DIRECTIONS — Pull out from the material below all lines with "Quebrada".

RECORD SET —
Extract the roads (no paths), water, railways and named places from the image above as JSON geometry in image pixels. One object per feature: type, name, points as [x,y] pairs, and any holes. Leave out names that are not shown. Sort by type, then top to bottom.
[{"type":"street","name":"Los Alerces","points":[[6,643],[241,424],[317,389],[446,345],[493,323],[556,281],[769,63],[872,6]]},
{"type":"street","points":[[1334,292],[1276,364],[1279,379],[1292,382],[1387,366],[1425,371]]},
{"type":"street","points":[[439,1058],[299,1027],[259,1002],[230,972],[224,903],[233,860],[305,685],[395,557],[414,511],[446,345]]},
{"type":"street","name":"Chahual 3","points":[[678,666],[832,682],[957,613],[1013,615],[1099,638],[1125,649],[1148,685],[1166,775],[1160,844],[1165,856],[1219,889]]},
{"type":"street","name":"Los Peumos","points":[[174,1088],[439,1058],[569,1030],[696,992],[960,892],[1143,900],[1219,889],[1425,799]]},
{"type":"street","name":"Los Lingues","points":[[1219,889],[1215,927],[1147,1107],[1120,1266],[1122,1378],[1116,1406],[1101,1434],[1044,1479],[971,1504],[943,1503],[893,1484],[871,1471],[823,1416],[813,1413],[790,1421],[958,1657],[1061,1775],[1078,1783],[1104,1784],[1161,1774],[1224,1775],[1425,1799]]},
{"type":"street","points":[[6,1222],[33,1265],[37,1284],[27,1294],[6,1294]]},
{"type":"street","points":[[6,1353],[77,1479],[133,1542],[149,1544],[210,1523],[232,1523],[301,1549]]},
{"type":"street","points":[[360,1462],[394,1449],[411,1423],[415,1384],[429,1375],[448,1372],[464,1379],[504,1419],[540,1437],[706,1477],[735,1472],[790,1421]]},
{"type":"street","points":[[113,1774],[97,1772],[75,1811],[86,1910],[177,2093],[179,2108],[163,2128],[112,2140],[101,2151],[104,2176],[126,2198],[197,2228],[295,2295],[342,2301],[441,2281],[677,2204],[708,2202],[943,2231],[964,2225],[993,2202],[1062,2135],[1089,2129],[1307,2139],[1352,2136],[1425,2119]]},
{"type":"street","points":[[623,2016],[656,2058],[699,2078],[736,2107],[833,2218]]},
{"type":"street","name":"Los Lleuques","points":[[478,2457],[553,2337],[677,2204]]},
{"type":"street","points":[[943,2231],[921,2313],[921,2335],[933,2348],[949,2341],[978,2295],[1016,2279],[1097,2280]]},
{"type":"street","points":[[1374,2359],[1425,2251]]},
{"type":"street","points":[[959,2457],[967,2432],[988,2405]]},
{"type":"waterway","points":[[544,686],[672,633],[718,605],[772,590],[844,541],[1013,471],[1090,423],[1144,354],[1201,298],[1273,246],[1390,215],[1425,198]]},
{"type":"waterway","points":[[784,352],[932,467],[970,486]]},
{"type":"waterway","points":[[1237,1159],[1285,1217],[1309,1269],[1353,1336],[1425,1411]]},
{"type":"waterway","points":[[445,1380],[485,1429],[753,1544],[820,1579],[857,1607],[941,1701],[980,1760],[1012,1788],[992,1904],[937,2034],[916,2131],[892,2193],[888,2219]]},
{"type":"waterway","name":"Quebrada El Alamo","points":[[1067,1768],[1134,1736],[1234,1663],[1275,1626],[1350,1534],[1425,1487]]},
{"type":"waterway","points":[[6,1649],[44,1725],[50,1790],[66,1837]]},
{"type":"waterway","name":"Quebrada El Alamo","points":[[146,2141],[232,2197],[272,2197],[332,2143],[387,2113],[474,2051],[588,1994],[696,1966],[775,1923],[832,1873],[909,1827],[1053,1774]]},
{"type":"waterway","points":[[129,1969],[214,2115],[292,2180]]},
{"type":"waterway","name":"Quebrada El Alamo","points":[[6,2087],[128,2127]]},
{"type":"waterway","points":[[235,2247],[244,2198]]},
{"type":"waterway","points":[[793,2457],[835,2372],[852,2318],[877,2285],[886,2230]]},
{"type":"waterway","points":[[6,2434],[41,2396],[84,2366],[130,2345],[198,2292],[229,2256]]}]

SOLUTION TO THIS EXERCISE —
{"type":"waterway","name":"Quebrada El Alamo","points":[[1067,1768],[1134,1736],[1234,1663],[1275,1626],[1350,1534],[1425,1487]]},
{"type":"waterway","name":"Quebrada El Alamo","points":[[146,2141],[232,2197],[272,2197],[332,2143],[387,2113],[474,2051],[588,1994],[696,1966],[775,1923],[832,1873],[909,1827],[1053,1774]]},
{"type":"waterway","name":"Quebrada El Alamo","points":[[6,2087],[128,2127]]},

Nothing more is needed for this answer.